Scheduling (Infusion only)

A minimalistic Infusion-only approach based on timers is also possible. It will include a simpler facts manager which will initially retrieve and store the facts and a survey trigger manager which will observe the triggers’ conditions. Unlike the polling approach, the facts will not be updated regularly on a timely basis. Here is an example workflow:

  1. A user keys in and the facts manager loads the facts.
  2. With this approach, in the PSP there will be two types of facts: static and dynamic. A static fact does not change once it is retrieved (e.g. keyedInTimestamp, accountCreatedTimestamp), whereas a dynamic fact’s state will change over time (e.g. keyedOut). Once a user has keyed in, static facts are obtained (probably from the GPII core via the PSP channel) and listeners are registered for the dynamic facts.

  3. Once facts are loaded, the survey triggers are requested from the survey server.
  4. Similarly to the polling approach a survey trigger is defined in a JSON format and has a human-readable schema but the the conditions object is simpler:

    {
        id: "id",
        conditions: [{
            type: "keyedInBefore",
            value: 5000
        }, {
            type: "keyedOut",
            value: true
        }]
    }
    

    Definition of alternative conditions is not possible with this format. However, using boolean algebra, triggers whose conditions are complex and include disjunction can be split into multiple triggers which only include conjunctions of conditions.

  5. The triggers are registered with the survey trigger manager which starts tracking whether their conditions are satisfied.
  6. Each trigger has a unique id.
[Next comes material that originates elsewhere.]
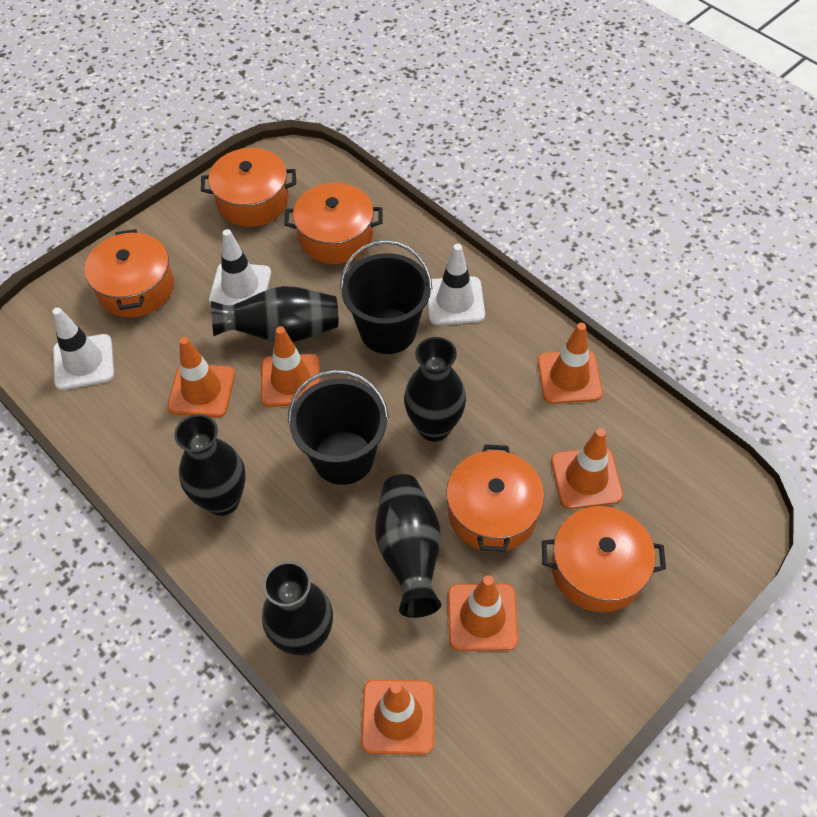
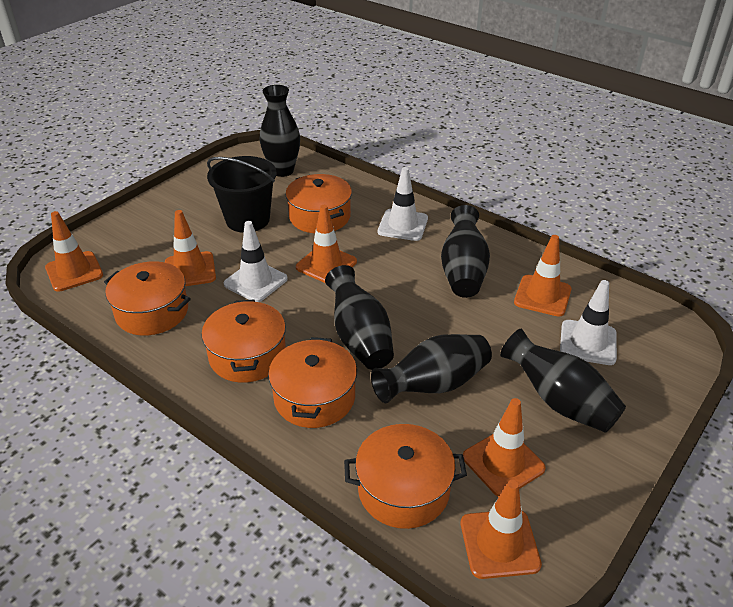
black bucket: [288,370,389,485] [340,240,432,354] = 2 -> [207,156,277,233] = 1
If a survey trigger already exists in the system and then a trigger with the same id is registered, the latter will override the former. This means that the conditions of the former trigger will no longer be observed.

    A dedicated trigger handler will be in charge of determining if a trigger has occurred. For each of the trigger’s conditions the trigger handler will delegate the responsibility of ascertaining whether this condition is satisfied to a specific condition handler. The exact condition handler will be determined by the type of the condition.
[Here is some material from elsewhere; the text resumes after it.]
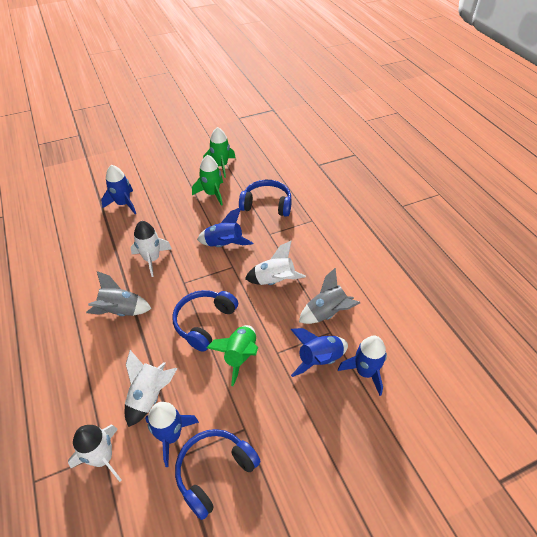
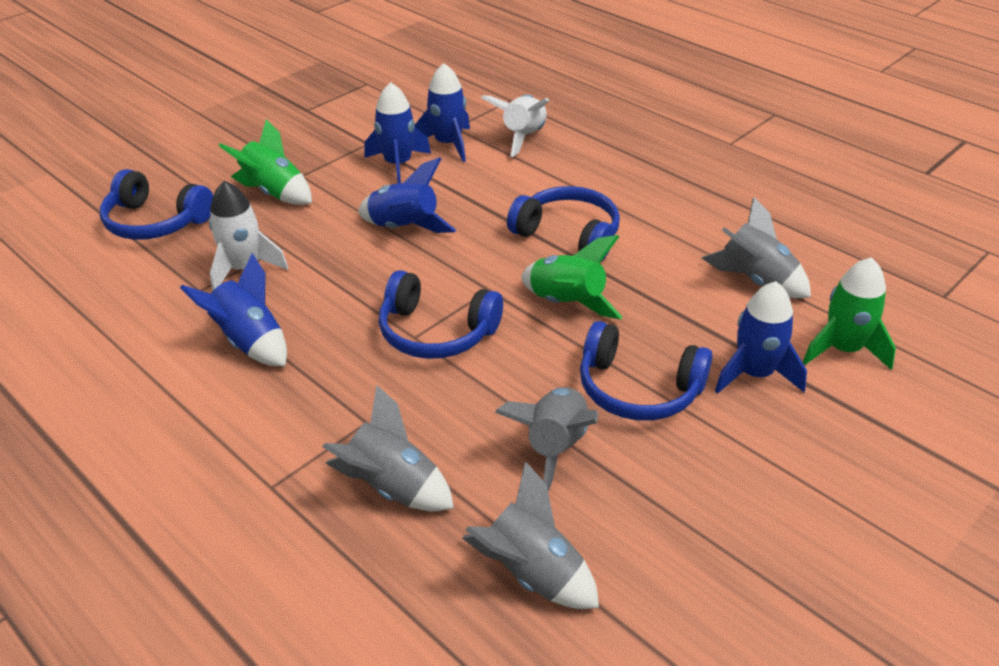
blue headphones: [172,290,238,352] [175,429,261,520] [239,180,292,217] = 3 -> [100,169,213,240] [379,270,503,359] [507,186,620,261] [580,321,713,421] = 4
grey rocket: [86,271,152,316] [299,268,360,324] = 2 -> [322,384,454,511] [462,461,599,609] [495,387,599,491] [702,197,811,298] = 4
white rocket: [68,425,122,482] [125,350,177,427] [131,221,172,277] [245,241,306,285] = 4 -> [209,181,288,291] [481,95,549,157] = 2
    Depending on the nature of the condition’s fact, the condition handler can:

    • schedule a timer
    • wait to be notified that the value of the fact has changed.

    For the payload above:

    • there will be a trigger handler with two dynamic condition handler subcomponents: keyedInBeforeHandler and keyedOutHandler.
    • depending on the value of the keyedInTimestamp fact, the keyedInBeforeHandler will register a timer for at most 5 seconds and will notify the trigger handler that the condition has been fulfilled once the time is up.
    • If the user keyes out the keyedOutHandler will notify the trigger handler that the keyedOut condition has been met.

    This also shows that there can be different condition handlers which observe the same fact in a different way.

  7. Once all conditions have been satisfied, the trigger itself is considered satisfied and the PSP passes this information to the survey server.
  8. When the user keys out, all the trigger handlers are cleared from the survey trigger manager.

Conclusion

Both approaches fulfill the requirements listed at the start of the document and provide enough flexibility and extensibility.

By far the biggest asset of json-rules-engine is that it can evaluate rules with complex (and even nested) conditions which include conjunction and disjunction. However, this comes at a price - the necessity to frequently poll the application facts. Furthermore, adding a third-party module to the project will bring in an additional code complexity.

The Infusion only approach includes inherently a kind of a scheduling mechanism. This enables the application to be notified asynchronously in the future when a given trigger has been satisfied while eliminating the need for constant look-up of facts.

At first, when the smart survey specification was not available, using a rules engine seemed better as it provided enough extensibility to support rules with a high level of complexity. Now as we have a clearer vision of the possible future requirements for the survey functionality, we would prefer to stick to the Infusion only approach.